定額減税で、手取りが家族1人あたり「4万円」増えると聞いたのに、6月の手取りはあまり変わっていません。本当に「減税」されているのでしょうか…?
「定額減税で、手取りが本人と家族1人につき4万円増える」とニュースで聞いたことがある人は多いでしょう。増えた手取りを何に使おうか、楽しみに待っている人もいるかもしれません。 しかし注意しておきたいのは、6月の給与の手取りが、定額減税される分そのまま増えるわけではないことです。一体どういうことなのでしょうか? 本記事では、定額減税で手取りが増える仕組みを解説しながら、手取りがどのように増えていくのか説明します。 ▼会社員で「年収1000万円」以上の割合は? 大企業ほど高年収を目指せる?
定額減税で減税されるのは所得税3万円、住民税1万円
定額減税では、本人、扶養配偶者、扶養親族1人につき4万円ずつ減税されます。例えば、妻と子ども2人の4人家族で全員を扶養している場合だと、減税額は16万円になります。 なお、4万円の内訳は所得税3万円、住民税1万円なので、前述の4人家族の場合は所得税12万円と住民税4万円で16万円が減税されます。
定額減税による減税方法は? 所得税と住民税の違い
定額減税による減税方法は、所得税と住民税で違います。それぞれ見ていきましょう。 なお、以下の減税方法に当てはまるのは、会社員や公務員など給与として報酬をもらっている人であり、フリーランスや自営業の人は異なります。 ■所得税は6月から減税が始まる 所得税の減税が始まるのは6月です。ただし、あくまでも減税なので、減税額の上限は源泉徴収される所得税額までとなります。減税しきれない分は翌月の給与や賞与に持ち越されるため、6月に全額減税されるとは限りません。 例えば、6月に源泉徴収される所得税が1万円の人であれば、6月に増える手取りは1万円だけです。本人、扶養配偶者、子ども2人で所得税が12万円減税される人であっても、一気に減税されるのではなく、減税されなかった11万円は、次月の給与や賞与から減税されることになります。 ■住民税は6月は支払いなし、7月から残りを11等分して減税 住民税の減税も6月から始まります。6月は住民税の徴収が行われず、7月から翌年5月までの11ヶ月は定額減税後の金額を11等分した金額を支払う仕組みです。 例として、住民税が年間18万円で、配偶者と子ども2人を扶養している人のケースで計算してみます。本来であれば1ヶ月に支払う住民税は18万円を12ヶ月で割った1万5000円です。 定額減税が適用される今年は、6月は本来の1万5000円の住民税の支払いがなくなるため、住民税の分で1万5000円手取りが増えます。7月以降は本来支払うべきだった18万円から、減税される4万円を引いた14万円を11ヶ月で支払うことになります。 1ヶ月当たりの徴収額は1万2700円(7月のみ1万3000円)です。本来支払う住民税は1万5000円だったので、2300円ずつ(7月のみ2000円)減税される形となります。

----

» 課題: 定額減税の記事の「定額減税で減税されるのは所得税3万円、住民税1万円」から「円で16万円が減税されます。」まで(両端を含む)を書き写し、その中の「住民税」をすべて「地方税」に置き換える。

» 項目の抜粋:
----

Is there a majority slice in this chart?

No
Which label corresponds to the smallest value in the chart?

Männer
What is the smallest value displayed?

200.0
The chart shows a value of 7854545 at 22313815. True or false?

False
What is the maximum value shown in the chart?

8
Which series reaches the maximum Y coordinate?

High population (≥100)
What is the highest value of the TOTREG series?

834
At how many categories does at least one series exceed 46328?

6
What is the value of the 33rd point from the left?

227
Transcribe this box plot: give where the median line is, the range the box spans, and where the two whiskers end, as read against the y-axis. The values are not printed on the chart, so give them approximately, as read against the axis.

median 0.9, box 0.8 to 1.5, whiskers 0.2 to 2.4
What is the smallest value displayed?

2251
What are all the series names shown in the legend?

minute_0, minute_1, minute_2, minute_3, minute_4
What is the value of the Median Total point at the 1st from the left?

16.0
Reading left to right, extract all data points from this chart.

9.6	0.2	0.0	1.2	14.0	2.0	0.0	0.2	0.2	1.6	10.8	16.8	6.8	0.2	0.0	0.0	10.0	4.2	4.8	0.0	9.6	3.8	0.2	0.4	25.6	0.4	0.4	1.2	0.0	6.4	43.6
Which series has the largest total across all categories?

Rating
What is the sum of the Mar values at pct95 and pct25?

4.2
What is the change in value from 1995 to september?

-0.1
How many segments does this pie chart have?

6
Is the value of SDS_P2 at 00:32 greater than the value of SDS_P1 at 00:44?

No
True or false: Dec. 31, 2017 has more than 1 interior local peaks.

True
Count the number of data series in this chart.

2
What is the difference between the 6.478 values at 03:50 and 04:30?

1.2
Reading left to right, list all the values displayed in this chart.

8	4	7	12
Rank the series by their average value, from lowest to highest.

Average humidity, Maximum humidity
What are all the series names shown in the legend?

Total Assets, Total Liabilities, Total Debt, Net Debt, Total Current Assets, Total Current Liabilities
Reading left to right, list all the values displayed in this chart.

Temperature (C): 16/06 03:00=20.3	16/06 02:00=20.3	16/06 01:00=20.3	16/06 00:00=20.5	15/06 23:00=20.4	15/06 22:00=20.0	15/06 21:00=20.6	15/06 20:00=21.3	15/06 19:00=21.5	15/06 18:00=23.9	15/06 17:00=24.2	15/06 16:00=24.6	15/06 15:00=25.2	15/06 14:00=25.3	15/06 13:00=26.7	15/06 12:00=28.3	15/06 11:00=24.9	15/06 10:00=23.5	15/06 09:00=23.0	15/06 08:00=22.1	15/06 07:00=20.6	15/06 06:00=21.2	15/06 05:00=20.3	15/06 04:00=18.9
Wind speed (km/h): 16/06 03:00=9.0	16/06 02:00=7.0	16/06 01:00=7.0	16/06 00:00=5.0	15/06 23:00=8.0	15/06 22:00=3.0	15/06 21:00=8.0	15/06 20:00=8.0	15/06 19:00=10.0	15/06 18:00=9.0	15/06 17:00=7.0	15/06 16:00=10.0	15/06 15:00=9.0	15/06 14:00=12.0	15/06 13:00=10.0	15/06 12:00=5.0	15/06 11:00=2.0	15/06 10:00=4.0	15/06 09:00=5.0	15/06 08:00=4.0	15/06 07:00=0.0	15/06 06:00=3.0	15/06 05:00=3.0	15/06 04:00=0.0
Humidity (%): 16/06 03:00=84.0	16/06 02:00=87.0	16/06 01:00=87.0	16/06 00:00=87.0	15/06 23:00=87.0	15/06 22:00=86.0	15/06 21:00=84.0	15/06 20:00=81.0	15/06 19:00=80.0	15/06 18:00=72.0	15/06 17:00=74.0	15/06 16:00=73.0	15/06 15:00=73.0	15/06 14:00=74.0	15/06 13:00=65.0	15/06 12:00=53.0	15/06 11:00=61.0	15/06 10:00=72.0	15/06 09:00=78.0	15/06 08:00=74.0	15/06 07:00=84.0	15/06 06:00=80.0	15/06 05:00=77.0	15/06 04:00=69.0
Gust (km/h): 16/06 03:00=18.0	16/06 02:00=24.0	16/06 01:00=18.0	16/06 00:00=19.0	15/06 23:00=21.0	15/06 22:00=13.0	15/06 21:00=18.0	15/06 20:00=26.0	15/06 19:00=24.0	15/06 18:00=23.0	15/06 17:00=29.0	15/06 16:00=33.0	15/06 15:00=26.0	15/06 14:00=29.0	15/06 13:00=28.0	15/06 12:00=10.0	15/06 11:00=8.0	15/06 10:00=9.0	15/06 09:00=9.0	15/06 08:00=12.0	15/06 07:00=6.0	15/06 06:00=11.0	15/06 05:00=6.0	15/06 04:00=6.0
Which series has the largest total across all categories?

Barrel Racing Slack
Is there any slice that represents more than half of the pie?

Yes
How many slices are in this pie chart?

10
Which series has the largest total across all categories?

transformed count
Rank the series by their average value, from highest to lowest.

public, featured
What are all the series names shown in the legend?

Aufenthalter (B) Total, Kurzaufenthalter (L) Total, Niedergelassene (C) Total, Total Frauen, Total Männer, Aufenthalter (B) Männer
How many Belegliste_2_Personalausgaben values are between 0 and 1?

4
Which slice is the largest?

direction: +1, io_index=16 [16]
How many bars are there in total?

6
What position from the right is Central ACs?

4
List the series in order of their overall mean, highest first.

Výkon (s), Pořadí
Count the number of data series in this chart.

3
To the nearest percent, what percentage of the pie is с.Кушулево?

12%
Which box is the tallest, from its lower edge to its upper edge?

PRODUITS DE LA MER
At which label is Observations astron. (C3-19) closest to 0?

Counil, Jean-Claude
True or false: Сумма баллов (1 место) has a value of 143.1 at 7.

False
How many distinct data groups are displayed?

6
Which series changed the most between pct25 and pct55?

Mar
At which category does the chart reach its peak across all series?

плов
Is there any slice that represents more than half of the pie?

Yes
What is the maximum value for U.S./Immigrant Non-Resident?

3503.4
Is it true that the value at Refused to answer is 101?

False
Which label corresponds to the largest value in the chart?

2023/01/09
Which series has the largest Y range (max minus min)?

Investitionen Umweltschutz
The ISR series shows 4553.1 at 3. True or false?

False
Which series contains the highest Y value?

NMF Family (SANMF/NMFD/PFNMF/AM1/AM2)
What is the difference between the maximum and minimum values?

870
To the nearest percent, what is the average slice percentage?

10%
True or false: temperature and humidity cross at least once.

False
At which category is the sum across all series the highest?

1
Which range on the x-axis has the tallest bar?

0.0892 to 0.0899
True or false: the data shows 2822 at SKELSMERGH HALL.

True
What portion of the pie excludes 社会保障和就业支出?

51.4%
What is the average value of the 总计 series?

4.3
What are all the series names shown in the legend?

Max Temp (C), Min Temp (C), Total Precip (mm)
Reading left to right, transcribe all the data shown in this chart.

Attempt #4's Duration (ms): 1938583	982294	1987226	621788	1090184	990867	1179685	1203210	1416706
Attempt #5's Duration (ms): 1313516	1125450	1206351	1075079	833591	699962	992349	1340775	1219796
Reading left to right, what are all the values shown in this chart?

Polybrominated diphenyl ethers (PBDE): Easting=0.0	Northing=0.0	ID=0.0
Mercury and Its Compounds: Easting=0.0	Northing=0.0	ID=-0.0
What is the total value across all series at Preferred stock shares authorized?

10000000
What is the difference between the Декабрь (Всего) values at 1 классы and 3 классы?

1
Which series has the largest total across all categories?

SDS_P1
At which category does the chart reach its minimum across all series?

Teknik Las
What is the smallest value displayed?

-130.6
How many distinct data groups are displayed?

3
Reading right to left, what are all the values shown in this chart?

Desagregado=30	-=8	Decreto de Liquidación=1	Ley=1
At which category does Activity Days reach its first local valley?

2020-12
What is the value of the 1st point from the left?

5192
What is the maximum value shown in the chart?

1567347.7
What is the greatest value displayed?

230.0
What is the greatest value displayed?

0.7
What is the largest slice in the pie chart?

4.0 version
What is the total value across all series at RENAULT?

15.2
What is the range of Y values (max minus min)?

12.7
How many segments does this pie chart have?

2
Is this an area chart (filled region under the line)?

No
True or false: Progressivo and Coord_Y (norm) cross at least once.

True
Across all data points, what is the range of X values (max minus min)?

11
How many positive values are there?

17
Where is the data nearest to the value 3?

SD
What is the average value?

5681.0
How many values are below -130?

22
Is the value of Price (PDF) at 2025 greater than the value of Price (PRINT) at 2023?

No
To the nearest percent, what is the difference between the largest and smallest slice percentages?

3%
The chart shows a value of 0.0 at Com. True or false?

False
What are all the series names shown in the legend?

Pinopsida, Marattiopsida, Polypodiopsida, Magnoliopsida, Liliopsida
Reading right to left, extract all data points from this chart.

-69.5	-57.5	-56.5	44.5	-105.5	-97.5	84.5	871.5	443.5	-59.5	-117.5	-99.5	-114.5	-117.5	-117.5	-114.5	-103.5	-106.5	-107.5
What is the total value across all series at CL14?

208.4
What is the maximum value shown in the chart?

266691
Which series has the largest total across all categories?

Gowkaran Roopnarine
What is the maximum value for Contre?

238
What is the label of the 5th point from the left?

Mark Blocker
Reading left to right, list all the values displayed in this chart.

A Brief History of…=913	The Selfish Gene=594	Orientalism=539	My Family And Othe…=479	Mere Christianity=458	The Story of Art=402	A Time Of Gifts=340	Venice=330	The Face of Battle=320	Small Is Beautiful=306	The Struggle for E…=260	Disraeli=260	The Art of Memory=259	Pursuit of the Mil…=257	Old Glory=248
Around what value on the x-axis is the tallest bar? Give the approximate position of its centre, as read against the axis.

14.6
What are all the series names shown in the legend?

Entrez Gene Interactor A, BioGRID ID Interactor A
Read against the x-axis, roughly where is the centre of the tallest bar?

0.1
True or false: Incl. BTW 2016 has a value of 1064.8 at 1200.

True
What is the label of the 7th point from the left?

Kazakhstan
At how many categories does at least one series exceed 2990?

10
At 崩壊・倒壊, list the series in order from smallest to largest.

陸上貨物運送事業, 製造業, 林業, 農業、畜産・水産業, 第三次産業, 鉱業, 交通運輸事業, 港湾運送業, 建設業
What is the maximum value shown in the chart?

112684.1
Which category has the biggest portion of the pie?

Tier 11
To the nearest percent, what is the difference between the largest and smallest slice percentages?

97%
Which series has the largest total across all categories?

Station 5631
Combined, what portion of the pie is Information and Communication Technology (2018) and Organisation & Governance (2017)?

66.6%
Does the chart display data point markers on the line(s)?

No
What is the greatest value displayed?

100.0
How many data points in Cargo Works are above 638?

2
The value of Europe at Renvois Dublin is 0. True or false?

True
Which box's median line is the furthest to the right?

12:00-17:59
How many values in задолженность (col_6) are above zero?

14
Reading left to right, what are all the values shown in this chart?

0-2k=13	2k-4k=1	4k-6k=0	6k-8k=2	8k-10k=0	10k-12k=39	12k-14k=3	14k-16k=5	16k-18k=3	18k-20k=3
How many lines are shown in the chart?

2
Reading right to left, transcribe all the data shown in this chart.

----

» 解答欄:
定額減税で減税されるのは所得税3万円、地方税1万円
定額減税では、本人、扶養配偶者、扶養親族1人につき4万円ずつ減税されます。例えば、妻と子ども2人の4人家族で全員を扶養している場合だと、減税額は16万円になります。 なお、4万円の内訳は所得税3万円、地方税1万円なので、前述の4人家族の場合は所得税12万円と地方税4万円で16万円が減税されます。